Lines from the beginning of the material below through the line that has "BITWIG TUTORIAL" are to be reproduced exactly, but pictures are not.
Dataset records: Begin
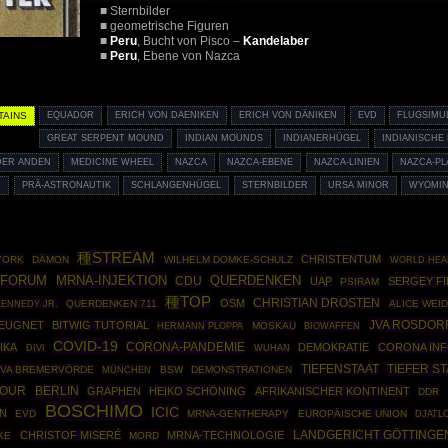
■ Sternbilder
■ geometrische Figuren
■
Peru
, Bucht von Pisco –
Kandelaber
■
Peru
, Ebene von Nazca
TAINS
EQUADOR
ERICH VON DAENIKEN
ERICH VON DÄNIKEN
EVD
FLUGSIMU
GREAT SERPENT MOUND
INDIAN MOUNDS
INDIANERHÜGEL
INDIANISCHE
DER ANDEN
MEDICINE WHEEL
NAZCA
NAZCA-EBENE
NAZCA-LINIEN
NAZCA-PL
U
PRÄ-ASTRONAUTIK
SCHLANGENHÜGEL
STERNBILDER
URSA MINOR
WYOMI
種STREAM
CHRISTENTUM
YORK
DÄMON
WILHELM DOMKE-SCHULZ
WORLD HEA
MRNA-INJEKTION
SFORUM
CDU
QUERDENKEN
UAP
SERGEY FI
PSIRAM
種TOP
CHRISTIAN DROSTEN
OSM
ENNEDY JR.
QUERDENKEN 711
ALICE WEI
JVA ROSDOR
EUGNET
BITWIG TUTORIAL
HERMANN PLOPPA
MOSKAU
BIOWAFFEN
COVID-19
CORONA-PANDEMIE
IKA
DEMOKRATIE
CORONA INF
DIVI
WUHAN
TIEFER ST
TIEFENSTAAT
JVA BREMERVÖRDE
MÜNCHEN
BSW
DEMONSTRATIONEN
TOUR
BERLIN
GRAPHEN
HEIKO SCHÖNING
AFRIKANISCHER KONTINENT
DDR
BOSCHIMO
ICIC
N
EVD
MRNA-GENTHERAPY
EUROPÄISCHE UNION
DJATL
CHRISTOF MISERÉ
MRNA-TECHNOLOGIE
LANDGERICHT GÖTTINGE
KE
MORD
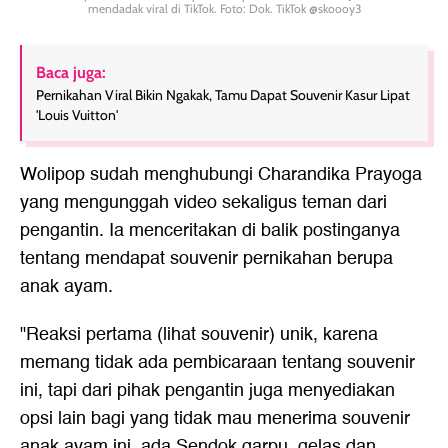
mendadak viral di TikTok. Foto: Dok. TikTok @skoooy3
Baca juga:
Pernikahan Viral Bikin Ngakak, Tamu Dapat Souvenir Kasur Lipat
'Louis Vuitton'
Wolipop sudah menghubungi Charandika Prayoga
yang mengunggah video sekaligus teman dari
pengantin. Ia menceritakan di balik postinganya
tentang mendapat souvenir pernikahan berupa
anak ayam.
"Reaksi pertama (lihat souvenir) unik, karena
memang tidak ada pembicaraan tentang souvenir
ini, tapi dari pihak pengantin juga menyediakan
opsi lain bagi yang tidak mau menerima souvenir
anak ayam ini, ada Sendok garpu, gelas dan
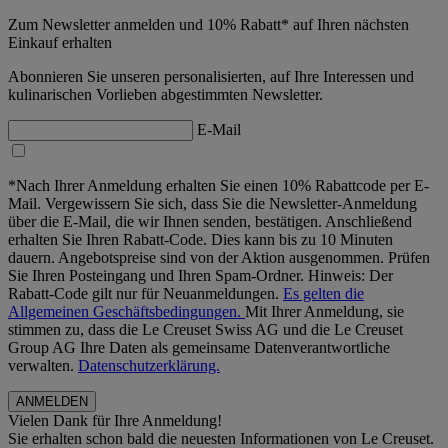
Zum Newsletter anmelden und 10% Rabatt* auf Ihren nächsten
Einkauf erhalten
Abonnieren Sie unseren personalisierten, auf Ihre Interessen und
kulinarischen Vorlieben abgestimmten Newsletter.
E-Mail
*Nach Ihrer Anmeldung erhalten Sie einen 10% Rabattcode per E-
Mail. Vergewissern Sie sich, dass Sie die Newsletter-Anmeldung
über die E-Mail, die wir Ihnen senden, bestätigen. Anschließend
erhalten Sie Ihren Rabatt-Code. Dies kann bis zu 10 Minuten
dauern. Angebotspreise sind von der Aktion ausgenommen. Prüfen
Sie Ihren Posteingang und Ihren Spam-Ordner. Hinweis: Der
Rabatt-Code gilt nur für Neuanmeldungen.
Es gelten die
Allgemeinen Geschäftsbedingungen.
Mit Ihrer Anmeldung, sie
stimmen zu, dass die Le Creuset Swiss AG und die Le Creuset
Group AG Ihre Daten als gemeinsame Datenverantwortliche
verwalten.
Datenschutzerklärung.
Vielen Dank für Ihre Anmeldung!
Sie erhalten schon bald die neuesten Informationen von Le Creuset.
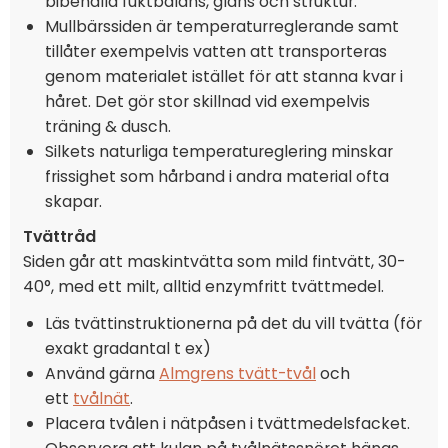
bibehålla fuktbalans, glans och struktur.
Mullbärssiden är temperaturreglerande samt
tillåter exempelvis vatten att transporteras
genom materialet istället för att stanna kvar i
håret. Det gör stor skillnad vid exempelvis
träning & dusch.
Silkets naturliga temperatureglering minskar
frissighet som hårband i andra material ofta
skapar.
Tvättråd
Siden går att maskintvätta som mild fintvätt, 30-
40°, med ett milt, alltid enzymfritt tvättmedel.
Läs tvättinstruktionerna på det du vill tvätta (för
exakt gradantal t ex)
Använd gärna
Almgrens tvätt-tvål
och
ett
tvålnät
.
Placera tvålen i nätpåsen i tvättmedelsfacket.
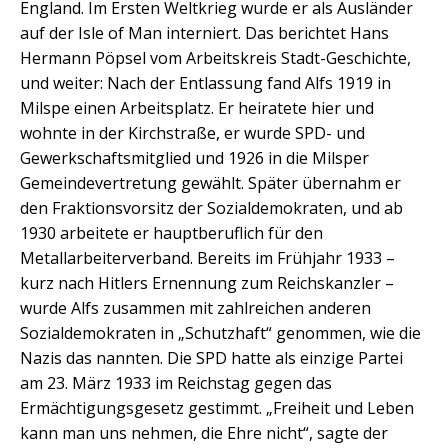
England. Im Ersten Weltkrieg wurde er als Ausländer
auf der Isle of Man interniert. Das berichtet Hans
Hermann Pöpsel vom Arbeitskreis Stadt-Geschichte,
und weiter: Nach der Entlassung fand Alfs 1919 in
Milspe einen Arbeitsplatz. Er heiratete hier und
wohnte in der Kirchstraße, er wurde SPD- und
Gewerkschaftsmitglied und 1926 in die Milsper
Gemeindevertretung gewählt. Später übernahm er
den Fraktionsvorsitz der Sozialdemokraten, und ab
1930 arbeitete er hauptberuflich für den
Metallarbeiterverband. Bereits im Frühjahr 1933 –
kurz nach Hitlers Ernennung zum Reichskanzler –
wurde Alfs zusammen mit zahlreichen anderen
Sozialdemokraten in „Schutzhaft“ genommen, wie die
Nazis das nannten. Die SPD hatte als einzige Partei
am 23. März 1933 im Reichstag gegen das
Ermächtigungsgesetz gestimmt. „Freiheit und Leben
kann man uns nehmen, die Ehre nicht“, sagte der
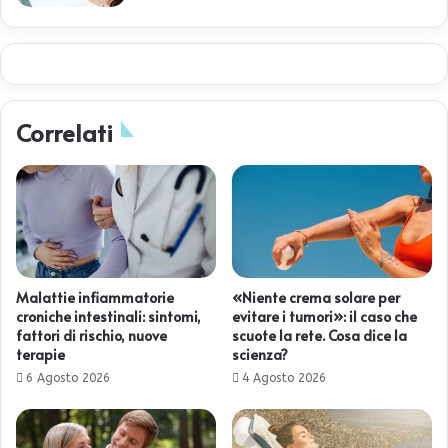
Correlati
Malattie infiammatorie
«Niente crema solare per
croniche intestinali: sintomi,
evitare i tumori»: il caso che
fattori di rischio, nuove
scuote la rete. Cosa dice la
terapie
scienza?
6 Agosto 2026
4 Agosto 2026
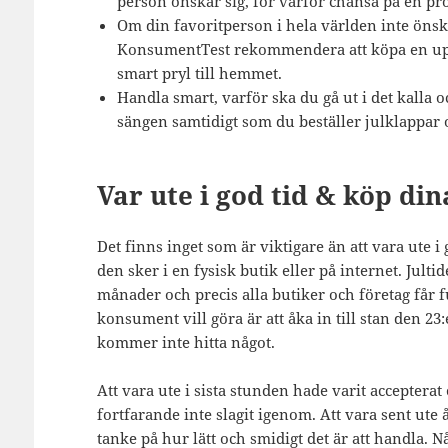
person önskar sig, för varför chansa på en pr
Om din favoritperson i hela världen inte önska
KonsumentTest rekommendera att köpa en upple
smart pryl till hemmet.
Handla smart, varför ska du gå ut i det kalla 
sängen samtidigt som du beställer julklappar 
Var ute i god tid & köp di
Det finns inget som är viktigare än att vara ute 
den sker i en fysisk butik eller på internet. Jult
månader och precis alla butiker och företag får 
konsument vill göra är att åka in till stan den 23:
kommer inte hitta något.
Att vara ute i sista stunden hade varit accepterat
fortfarande inte slagit igenom. Att vara sent ute 
tanke på hur lätt och smidigt det är att handla. 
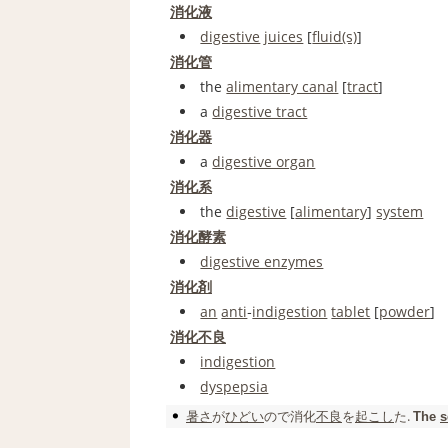
消化液
digestive
juices
[
fluid
(s)
]
消化管
the
alimentary canal
[
tract
]
a
digestive tract
消化器
a
digestive organ
消化系
the
digestive
[
alimentary
]
system
消化酵素
digestive enzymes
消化剤
an
anti
‐
indigestion
tablet
[
powder
]
消化不良
indigestion
dyspepsia
暑さ
が
ひどい
ので
消化
不良
を
起こし
た.
The
s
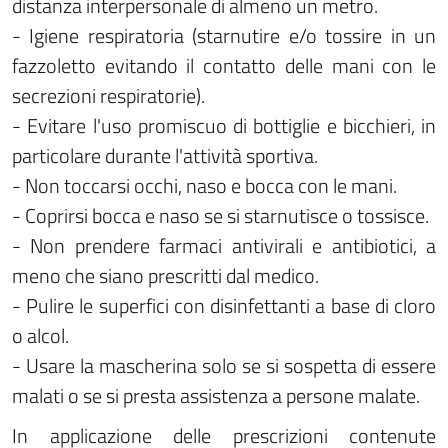
distanza interpersonale di almeno un metro.
- Igiene respiratoria (starnutire e/o tossire in un
fazzoletto evitando il contatto delle mani con le
secrezioni respiratorie).
- Evitare l'uso promiscuo di bottiglie e bicchieri, in
particolare durante l'attività sportiva.
- Non toccarsi occhi, naso e bocca con le mani.
- Coprirsi bocca e naso se si starnutisce o tossisce.
- Non prendere farmaci antivirali e antibiotici, a
meno che siano prescritti dal medico.
- Pulire le superfici con disinfettanti a base di cloro
o alcol.
- Usare la mascherina solo se si sospetta di essere
malati o se si presta assistenza a persone malate.
In applicazione delle prescrizioni contenute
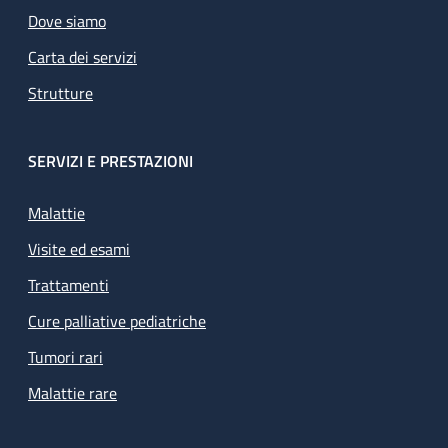
Dove siamo
Carta dei servizi
Strutture
SERVIZI E PRESTAZIONI
Malattie
Visite ed esami
Trattamenti
Cure palliative pediatriche
Tumori rari
Malattie rare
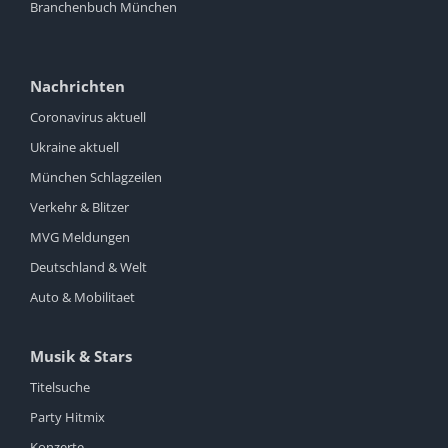
Branchenbuch München
Nachrichten
Coronavirus aktuell
Ukraine aktuell
München Schlagzeilen
Verkehr & Blitzer
MVG Meldungen
Deutschland & Welt
Auto & Mobilitaet
Musik & Stars
Titelsuche
Party Hitmix
Konzerte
Dataset records: End
> **Solution to this task**:
■ Sternbilder
■ geometrische Figuren
■
Peru
, Bucht von Pisco –
Kandelaber
■
Peru
, Ebene von Nazca
TAINS
EQUADOR
ERICH VON DAENIKEN
ERICH VON DÄNIKEN
EVD
FLUGSIMU
GREAT SERPENT MOUND
INDIAN MOUNDS
INDIANERHÜGEL
INDIANISCHE
DER ANDEN
MEDICINE WHEEL
NAZCA
NAZCA-EBENE
NAZCA-LINIEN
NAZCA-PL
U
PRÄ-ASTRONAUTIK
SCHLANGENHÜGEL
STERNBILDER
URSA MINOR
WYOMI
種STREAM
CHRISTENTUM
YORK
DÄMON
WILHELM DOMKE-SCHULZ
WORLD HEA
MRNA-INJEKTION
SFORUM
CDU
QUERDENKEN
UAP
SERGEY FI
PSIRAM
種TOP
CHRISTIAN DROSTEN
OSM
ENNEDY JR.
QUERDENKEN 711
ALICE WEI
JVA ROSDOR
EUGNET
BITWIG TUTORIAL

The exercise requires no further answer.